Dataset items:
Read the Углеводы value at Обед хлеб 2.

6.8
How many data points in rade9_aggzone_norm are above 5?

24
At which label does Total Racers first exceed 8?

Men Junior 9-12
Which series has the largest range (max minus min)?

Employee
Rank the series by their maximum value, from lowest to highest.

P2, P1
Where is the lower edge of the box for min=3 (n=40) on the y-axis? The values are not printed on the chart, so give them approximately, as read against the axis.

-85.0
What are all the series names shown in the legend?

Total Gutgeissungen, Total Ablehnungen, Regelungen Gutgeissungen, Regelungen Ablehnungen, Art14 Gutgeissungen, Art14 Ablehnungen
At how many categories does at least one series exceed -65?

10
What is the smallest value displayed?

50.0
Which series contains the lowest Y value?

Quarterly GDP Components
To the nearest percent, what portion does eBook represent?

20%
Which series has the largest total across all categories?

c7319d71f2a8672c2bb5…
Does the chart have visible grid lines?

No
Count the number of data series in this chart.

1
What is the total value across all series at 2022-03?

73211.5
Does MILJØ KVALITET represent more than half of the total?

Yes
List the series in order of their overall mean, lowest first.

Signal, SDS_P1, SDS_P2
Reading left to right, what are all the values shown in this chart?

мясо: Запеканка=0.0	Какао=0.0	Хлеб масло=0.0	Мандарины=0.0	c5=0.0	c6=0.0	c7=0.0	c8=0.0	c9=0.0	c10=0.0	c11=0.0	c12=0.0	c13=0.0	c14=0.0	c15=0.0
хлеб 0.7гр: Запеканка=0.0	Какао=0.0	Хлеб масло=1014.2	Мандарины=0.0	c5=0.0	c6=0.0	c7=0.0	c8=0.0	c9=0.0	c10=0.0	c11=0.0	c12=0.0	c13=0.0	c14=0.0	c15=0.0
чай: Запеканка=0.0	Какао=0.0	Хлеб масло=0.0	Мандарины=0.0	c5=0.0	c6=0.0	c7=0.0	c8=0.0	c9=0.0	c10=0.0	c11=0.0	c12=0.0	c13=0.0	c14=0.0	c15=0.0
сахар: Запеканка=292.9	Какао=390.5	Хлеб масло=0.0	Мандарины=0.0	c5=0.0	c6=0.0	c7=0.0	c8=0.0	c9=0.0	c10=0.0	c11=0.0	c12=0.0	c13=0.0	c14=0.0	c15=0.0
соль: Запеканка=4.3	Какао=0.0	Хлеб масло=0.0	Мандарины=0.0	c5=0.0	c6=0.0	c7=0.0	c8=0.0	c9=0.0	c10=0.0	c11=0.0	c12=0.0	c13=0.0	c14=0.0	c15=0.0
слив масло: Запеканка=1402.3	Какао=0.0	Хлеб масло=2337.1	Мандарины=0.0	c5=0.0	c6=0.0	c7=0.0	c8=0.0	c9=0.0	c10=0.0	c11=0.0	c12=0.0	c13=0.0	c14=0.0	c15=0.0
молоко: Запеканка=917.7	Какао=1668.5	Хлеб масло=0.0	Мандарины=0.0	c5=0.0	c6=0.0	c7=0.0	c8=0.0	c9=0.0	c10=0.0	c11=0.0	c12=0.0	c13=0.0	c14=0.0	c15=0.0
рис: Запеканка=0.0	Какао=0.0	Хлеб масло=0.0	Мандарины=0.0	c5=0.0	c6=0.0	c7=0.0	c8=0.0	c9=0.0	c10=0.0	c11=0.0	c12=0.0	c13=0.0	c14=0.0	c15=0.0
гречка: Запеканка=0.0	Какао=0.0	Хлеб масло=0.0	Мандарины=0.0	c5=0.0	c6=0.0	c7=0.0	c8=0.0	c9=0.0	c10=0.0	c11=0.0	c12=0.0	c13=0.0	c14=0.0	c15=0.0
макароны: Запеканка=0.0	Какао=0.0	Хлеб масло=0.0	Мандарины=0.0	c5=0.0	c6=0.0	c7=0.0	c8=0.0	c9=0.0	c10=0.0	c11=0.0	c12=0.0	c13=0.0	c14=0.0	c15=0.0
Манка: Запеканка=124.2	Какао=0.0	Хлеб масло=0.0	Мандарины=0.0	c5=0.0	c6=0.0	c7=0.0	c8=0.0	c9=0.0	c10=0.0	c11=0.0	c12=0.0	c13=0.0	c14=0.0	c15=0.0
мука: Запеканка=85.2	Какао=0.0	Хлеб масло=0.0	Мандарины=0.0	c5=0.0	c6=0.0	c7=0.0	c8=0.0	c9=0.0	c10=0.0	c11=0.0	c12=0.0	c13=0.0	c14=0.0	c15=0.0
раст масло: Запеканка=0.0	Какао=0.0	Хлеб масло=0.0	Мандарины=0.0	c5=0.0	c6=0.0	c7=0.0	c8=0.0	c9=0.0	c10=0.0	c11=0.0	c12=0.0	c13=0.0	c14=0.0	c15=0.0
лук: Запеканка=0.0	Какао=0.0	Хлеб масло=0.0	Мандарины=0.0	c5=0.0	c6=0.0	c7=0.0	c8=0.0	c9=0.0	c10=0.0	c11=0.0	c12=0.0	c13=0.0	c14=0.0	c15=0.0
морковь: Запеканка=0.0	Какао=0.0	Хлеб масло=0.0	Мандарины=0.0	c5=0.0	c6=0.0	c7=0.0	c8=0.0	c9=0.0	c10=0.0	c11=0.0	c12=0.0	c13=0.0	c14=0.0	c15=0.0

*WHAT THE TASK ASKS*
Can you reproduce all of the material above word for word, leaving out no line?

*WRITTEN RESPONSE*
Read the Углеводы value at Обед хлеб 2.

6.8
How many data points in rade9_aggzone_norm are above 5?

24
At which label does Total Racers first exceed 8?

Men Junior 9-12
Which series has the largest range (max minus min)?

Employee
Rank the series by their maximum value, from lowest to highest.

P2, P1
Where is the lower edge of the box for min=3 (n=40) on the y-axis? The values are not printed on the chart, so give them approximately, as read against the axis.

-85.0
What are all the series names shown in the legend?

Total Gutgeissungen, Total Ablehnungen, Regelungen Gutgeissungen, Regelungen Ablehnungen, Art14 Gutgeissungen, Art14 Ablehnungen
At how many categories does at least one series exceed -65?

10
What is the smallest value displayed?

50.0
Which series contains the lowest Y value?

Quarterly GDP Components
To the nearest percent, what portion does eBook represent?

20%
Which series has the largest total across all categories?

c7319d71f2a8672c2bb5…
Does the chart have visible grid lines?

No
Count the number of data series in this chart.

1
What is the total value across all series at 2022-03?

73211.5
Does MILJØ KVALITET represent more than half of the total?

Yes
List the series in order of their overall mean, lowest first.

Signal, SDS_P1, SDS_P2
Reading left to right, what are all the values shown in this chart?

мясо: Запеканка=0.0	Какао=0.0	Хлеб масло=0.0	Мандарины=0.0	c5=0.0	c6=0.0	c7=0.0	c8=0.0	c9=0.0	c10=0.0	c11=0.0	c12=0.0	c13=0.0	c14=0.0	c15=0.0
хлеб 0.7гр: Запеканка=0.0	Какао=0.0	Хлеб масло=1014.2	Мандарины=0.0	c5=0.0	c6=0.0	c7=0.0	c8=0.0	c9=0.0	c10=0.0	c11=0.0	c12=0.0	c13=0.0	c14=0.0	c15=0.0
чай: Запеканка=0.0	Какао=0.0	Хлеб масло=0.0	Мандарины=0.0	c5=0.0	c6=0.0	c7=0.0	c8=0.0	c9=0.0	c10=0.0	c11=0.0	c12=0.0	c13=0.0	c14=0.0	c15=0.0
сахар: Запеканка=292.9	Какао=390.5	Хлеб масло=0.0	Мандарины=0.0	c5=0.0	c6=0.0	c7=0.0	c8=0.0	c9=0.0	c10=0.0	c11=0.0	c12=0.0	c13=0.0	c14=0.0	c15=0.0
соль: Запеканка=4.3	Какао=0.0	Хлеб масло=0.0	Мандарины=0.0	c5=0.0	c6=0.0	c7=0.0	c8=0.0	c9=0.0	c10=0.0	c11=0.0	c12=0.0	c13=0.0	c14=0.0	c15=0.0
слив масло: Запеканка=1402.3	Какао=0.0	Хлеб масло=2337.1	Мандарины=0.0	c5=0.0	c6=0.0	c7=0.0	c8=0.0	c9=0.0	c10=0.0	c11=0.0	c12=0.0	c13=0.0	c14=0.0	c15=0.0
молоко: Запеканка=917.7	Какао=1668.5	Хлеб масло=0.0	Мандарины=0.0	c5=0.0	c6=0.0	c7=0.0	c8=0.0	c9=0.0	c10=0.0	c11=0.0	c12=0.0	c13=0.0	c14=0.0	c15=0.0
рис: Запеканка=0.0	Какао=0.0	Хлеб масло=0.0	Мандарины=0.0	c5=0.0	c6=0.0	c7=0.0	c8=0.0	c9=0.0	c10=0.0	c11=0.0	c12=0.0	c13=0.0	c14=0.0	c15=0.0
гречка: Запеканка=0.0	Какао=0.0	Хлеб масло=0.0	Мандарины=0.0	c5=0.0	c6=0.0	c7=0.0	c8=0.0	c9=0.0	c10=0.0	c11=0.0	c12=0.0	c13=0.0	c14=0.0	c15=0.0
макароны: Запеканка=0.0	Какао=0.0	Хлеб масло=0.0	Мандарины=0.0	c5=0.0	c6=0.0	c7=0.0	c8=0.0	c9=0.0	c10=0.0	c11=0.0	c12=0.0	c13=0.0	c14=0.0	c15=0.0
Манка: Запеканка=124.2	Какао=0.0	Хлеб масло=0.0	Мандарины=0.0	c5=0.0	c6=0.0	c7=0.0	c8=0.0	c9=0.0	c10=0.0	c11=0.0	c12=0.0	c13=0.0	c14=0.0	c15=0.0
мука: Запеканка=85.2	Какао=0.0	Хлеб масло=0.0	Мандарины=0.0	c5=0.0	c6=0.0	c7=0.0	c8=0.0	c9=0.0	c10=0.0	c11=0.0	c12=0.0	c13=0.0	c14=0.0	c15=0.0
раст масло: Запеканка=0.0	Какао=0.0	Хлеб масло=0.0	Мандарины=0.0	c5=0.0	c6=0.0	c7=0.0	c8=0.0	c9=0.0	c10=0.0	c11=0.0	c12=0.0	c13=0.0	c14=0.0	c15=0.0
лук: Запеканка=0.0	Какао=0.0	Хлеб масло=0.0	Мандарины=0.0	c5=0.0	c6=0.0	c7=0.0	c8=0.0	c9=0.0	c10=0.0	c11=0.0	c12=0.0	c13=0.0	c14=0.0	c15=0.0
морковь: Запеканка=0.0	Какао=0.0	Хлеб масло=0.0	Мандарины=0.0	c5=0.0	c6=0.0	c7=0.0	c8=0.0	c9=0.0	c10=0.0	c11=0.0	c12=0.0	c13=0.0	c14=0.0	c15=0.0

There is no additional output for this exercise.